Prior to the 1959 revolution, US companies played a leading role in Cuba’s telecom market.
In 1949, AT&T and US conglomerate International Telephone and Telegraph (ITT) installed an undersea cable between Cuba and Florida to carry telephone and telegraph traffic between the two countries for the next 40 years.
On the eve of the revolution, ITT also owned 66 percent of the common stock of Cuba’s monopoly telephone services provider, the Cuban Telephone Company.
After the revolution, Fidel Castro’s new government nationalized the Cuban Telephone Company. Voice services continued between the two countries over AT&T’s undersea cable. Even after the US restrictions against Cuba in 1962, the US government allowed AT&T to use the cable to transmit telephone calls, provided that it did not upgrade the cable’s carrying capacity, a situation that made AT&T the leading US carrier serving Cuba into the early 1990s.

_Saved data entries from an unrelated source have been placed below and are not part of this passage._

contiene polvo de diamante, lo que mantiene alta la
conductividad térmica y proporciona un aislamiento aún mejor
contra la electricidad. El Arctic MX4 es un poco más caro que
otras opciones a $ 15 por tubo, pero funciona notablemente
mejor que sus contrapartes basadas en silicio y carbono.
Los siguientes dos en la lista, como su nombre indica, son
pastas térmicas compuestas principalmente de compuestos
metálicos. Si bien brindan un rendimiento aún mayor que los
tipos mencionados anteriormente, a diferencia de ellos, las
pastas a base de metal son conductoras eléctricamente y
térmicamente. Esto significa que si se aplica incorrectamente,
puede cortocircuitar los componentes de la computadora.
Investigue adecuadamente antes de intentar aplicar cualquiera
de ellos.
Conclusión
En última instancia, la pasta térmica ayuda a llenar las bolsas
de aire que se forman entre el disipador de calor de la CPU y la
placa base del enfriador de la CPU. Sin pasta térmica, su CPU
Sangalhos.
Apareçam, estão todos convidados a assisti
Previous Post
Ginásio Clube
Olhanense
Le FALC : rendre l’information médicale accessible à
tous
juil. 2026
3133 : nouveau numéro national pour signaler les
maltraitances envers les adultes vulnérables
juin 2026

During this period, the US government did not allow AT&T to make payments to Cuba for connecting telephone calls on the island, instead requiring it to deposit all such payments into one or more escrow accounts.
After the passage of the Cuba Democracy Act in 1992, and several years of negotiations, Cuba reached an agreement with the US on compensation for connecting telephone calls on the island. As a result, by the mid-1990s, the US Federal Communications Commission had authorized several US telecom services companies, including AT&T, IDB Worldcom Services, MCI International, and WilTel, to provide direct telephone service to Cuba.

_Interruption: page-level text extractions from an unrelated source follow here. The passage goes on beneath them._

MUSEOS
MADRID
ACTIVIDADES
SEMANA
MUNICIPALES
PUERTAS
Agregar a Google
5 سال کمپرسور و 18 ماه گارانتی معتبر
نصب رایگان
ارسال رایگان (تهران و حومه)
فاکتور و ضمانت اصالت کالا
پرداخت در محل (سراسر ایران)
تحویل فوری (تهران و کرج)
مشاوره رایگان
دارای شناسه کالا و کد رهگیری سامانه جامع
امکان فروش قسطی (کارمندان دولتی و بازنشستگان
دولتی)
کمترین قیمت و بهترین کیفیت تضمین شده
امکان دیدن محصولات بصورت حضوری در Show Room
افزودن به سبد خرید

In 2000, however, the government of Cuba severed all direct telecommunications services with the US after the US Congress passed a bill authorizing the seizure of foreign-country assets for the payment of compensation claims. Some judgments were paid out of money owed by AT&T and other American firms to the Cuban state telephone company that had been frozen in the escrow account.

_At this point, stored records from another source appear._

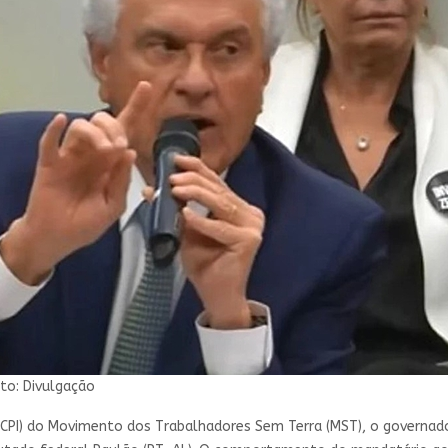
to: Divulgação
CPI) do Movimento dos Trabalhadores Sem Terra (MST), o governador 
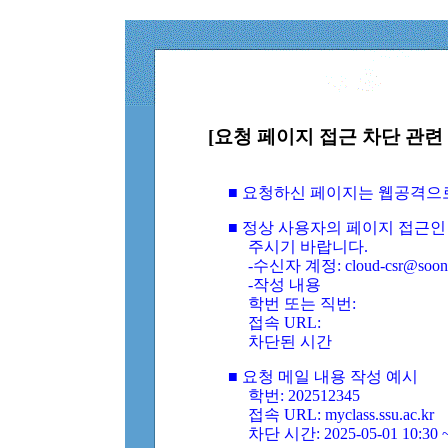
[요청 페이지 접근 차단 관련 
■ 요청하신 페이지는 웹공격으
■ 정상 사용자의 페이지 접근인
주시기 바랍니다.
-수신자 계정: cloud-csr@soongs
-작성 내용
학번 또는 직번:
접속 URL:
차단된 시간
■ 요청 메일 내용 작성 예시
학번: 202512345
접속 URL: myclass.ssu.ac.kr
차단 시간: 2025-05-01 10:30 ~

As a result, there was no trade in telecom services between the two countries during 2000–2014 because US companies could not offer direct service, although it was possible to indirectly route calls to/from Cuba through third countries. Limited telecom services between the US and Cuba have resumed following the December 2014 announcement – and US cellular companies have recently concluded roaming agreements in Cuba.